Forward Head Posture Increases Fracture Risk
A University of California study found that this type of poor posture – called hyperkyphosis in the study – had an increased risk of fracture in study subjects with FHP regardless of past fracture history and bone mineral density.
Reduced Lung Capacity
When your head sags forward, your chest becomes compressed and your lungs can no longer fill up with air. Try it – lean your head forward and down and try to draw a deep breath. It’s impossible!
This is important, because deep breathing alkalizes the body. If you can’t get enough air, your body is not sufficiently oxygenated and a toxic, acidic environment results.
Alkalinity is vital to preventing and reversing osteoporosis because in an acidic environment, your bones just can’t retain the necessary calcium and therefore, become weak and prone to fracture.
Other Health Problems Caused By FHP
As you’ll read below, your whole body suffers when your posture is poor. Other health problems associated with FHP include:
- Tension headaches
- Increased blood pressure
- Herniated discs
- Vision problems (eye strain results from having to keep looking straight ahead when the head is pushed down and forward)
- Pinched nerves
- Poor balance
- Compromised body systems that rely on the proper functioning of the sympathetic nervous system, such as the endocrine, immune, and digestive systems
While it’s not a health problem per se, another consideration is that FHP gives you a stooped, aged appearance that isn’t good for your self-image.

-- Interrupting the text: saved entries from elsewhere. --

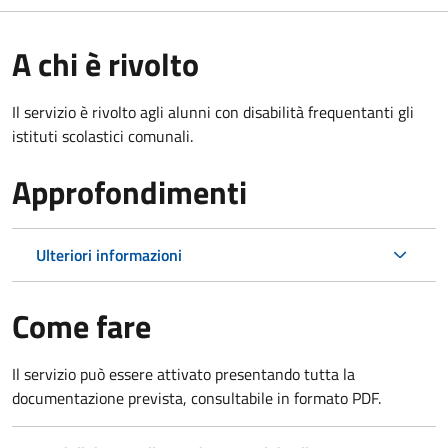
A chi è rivolto
Il servizio è rivolto agli alunni con disabilità frequentanti gli
istituti scolastici comunali.
Approfondimenti
Ulteriori informazioni
Come fare
Il servizio può essere attivato presentando tutta la
documentazione prevista, consultabile in formato PDF.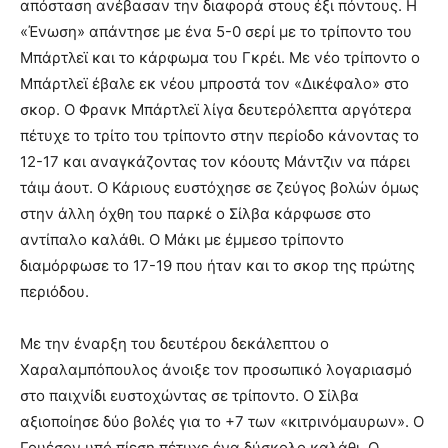
απόσταση ανέβασαν την διαφορά στους έξι πόντους. Η
«Ένωση» απάντησε με ένα 5-0 σερί με το τρίποντο του
Μπάρτλεϊ και το κάρφωμα του Γκρέι. Με νέο τρίποντο ο
Μπάρτλεϊ έβαλε εκ νέου μπροστά τον «Δικέφαλο» στο
σκορ. Ο Φρανκ Μπάρτλεϊ λίγα δευτερόλεπτα αργότερα
πέτυχε το τρίτο του τρίποντο στην περίοδο κάνοντας το
12-17 και αναγκάζοντας τον κόουτς Μάντζιν να πάρει
τάιμ άουτ. Ο Κάριους ευστόχησε σε ζεύγος βολών όμως
στην άλλη όχθη του παρκέ ο Σίλβα κάρφωσε στο
αντίπαλο καλάθι. Ο Μάκι με έμμεσο τρίποντο
διαμόρφωσε το 17-19 που ήταν και το σκορ της πρώτης
περιόδου.
Με την έναρξη του δευτέρου δεκάλεπτου ο
Χαραλαμπόπουλος άνοιξε τον προσωπικό λογαριασμό
στο παιχνίδι ευστοχώντας σε τρίποντο. Ο Σίλβα
αξιοποίησε δύο βολές για το +7 των «κιτρινόμαυρων». Ο
Γουέσον υπό πίεση πέτυχε ένα δύσκολο καλάθι. Ο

Additionally, FHP causes pressure on the front of the cervical vertebrae, putting pressure on the front of the discs that cushion the bone. This can cause the discs to bulge and push against the spinal cord.
How To Correct FHP
As I mentioned earlier, this is a fixable problem. These three exercises show you how to correct Forward Head Posture. It’s a good idea to do them several times a day. As you make these exercises a part of your daily exercise routine, they will teach your body to have better posture throughout the day.

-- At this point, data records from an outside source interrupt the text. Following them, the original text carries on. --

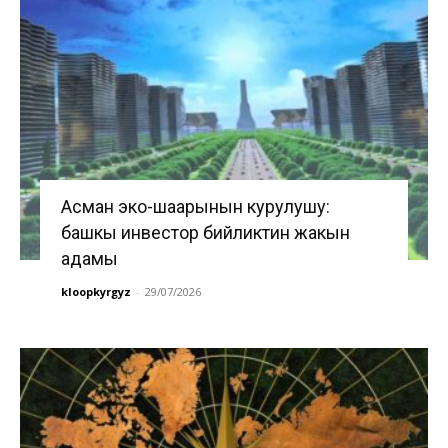
Асман эко-шаарынын курулушу:
башкы инвестор бийликтин жакын
адамы
kloopkyrgyz
-
29/07/2026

- Sit up straight but not stiffly.
- Use your neck muscles to pull your chin inward until your ears are over your shoulders. Imagine someone is pushing on your nose.
- Keep your eyes and head level. Your head should glide back, not up or down.

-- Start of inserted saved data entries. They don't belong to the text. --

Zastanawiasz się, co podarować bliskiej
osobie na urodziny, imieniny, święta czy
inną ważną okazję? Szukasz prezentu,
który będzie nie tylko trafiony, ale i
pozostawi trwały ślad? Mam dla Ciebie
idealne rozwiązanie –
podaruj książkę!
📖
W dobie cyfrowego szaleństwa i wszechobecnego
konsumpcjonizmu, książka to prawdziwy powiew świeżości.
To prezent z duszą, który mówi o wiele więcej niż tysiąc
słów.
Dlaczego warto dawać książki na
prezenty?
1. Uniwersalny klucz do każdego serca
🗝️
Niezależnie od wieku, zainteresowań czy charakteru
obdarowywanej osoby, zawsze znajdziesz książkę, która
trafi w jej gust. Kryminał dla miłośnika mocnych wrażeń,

- Hold for 5 seconds and return to the starting position.
- Repeat 10 times.
Chin Tuck While Lying Down
This variation helps shape your neck’s natural curvature and decompresses your cervical joints.
- Lie flat on your back on the floor or an exercise mat.
- Slowly lower your chin toward your chest as if nodding your head. Keep the back of your head on the floor.
- Hold this for 5 seconds.
- Return to the beginning position and repeat 10 times.
Shoulder Drop And Squeeze
Many people find that their shoulders creep up around their ears during the day due to tension, which contributes to FHP. This exercise helps release the shoulders and tone the muscles to help hold your head in the right position.
- Sitting up straight, drop your shoulders and let your arms hang down.
- Squeeze your shoulder blades together, making sure you are not pulling them upward.
- Hold for 3 to 5 seconds and release.
- Repeat this 10 times.
Good posture is essential for preventing osteoporosis, and one of the easiest ways to correct it is to be aware of what your head and neck are doing. Monitoring good posture is essential for optimum health. With a little effort and these exercises incorporated into your exercise routine, you can be assured a future doing things you love to do rather than suffering from damage and degeneration that poor posture can bring.